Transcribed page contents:

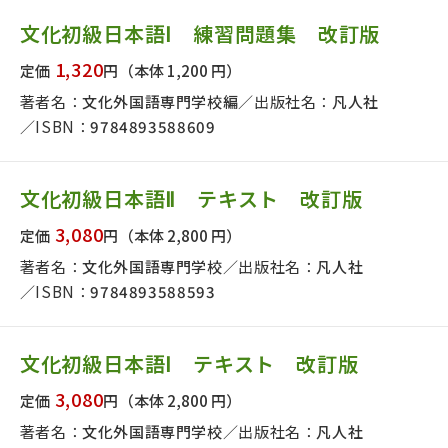
文化初級日本語Ⅰ 練習問題集 改訂版
1,320
定価
円
（本体 1,200 円）
著者名：
文化外国語専門学校編
出版社名：
凡人社
ISBN：
9784893588609
文化初級日本語Ⅱ テキスト 改訂版
3,080
定価
円
（本体 2,800 円）
著者名：
文化外国語専門学校
出版社名：
凡人社
ISBN：
9784893588593
文化初級日本語Ⅰ テキスト 改訂版
3,080
定価
円
（本体 2,800 円）
著者名：
文化外国語専門学校
出版社名：
凡人社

§ **ACTIVITY**:
Look through the entries above; copy every line holding the string "文化初級日本語Ⅰ".

§ **EXERCISE SOLUTION**:
文化初級日本語Ⅰ 練習問題集 改訂版
文化初級日本語Ⅰ テキスト 改訂版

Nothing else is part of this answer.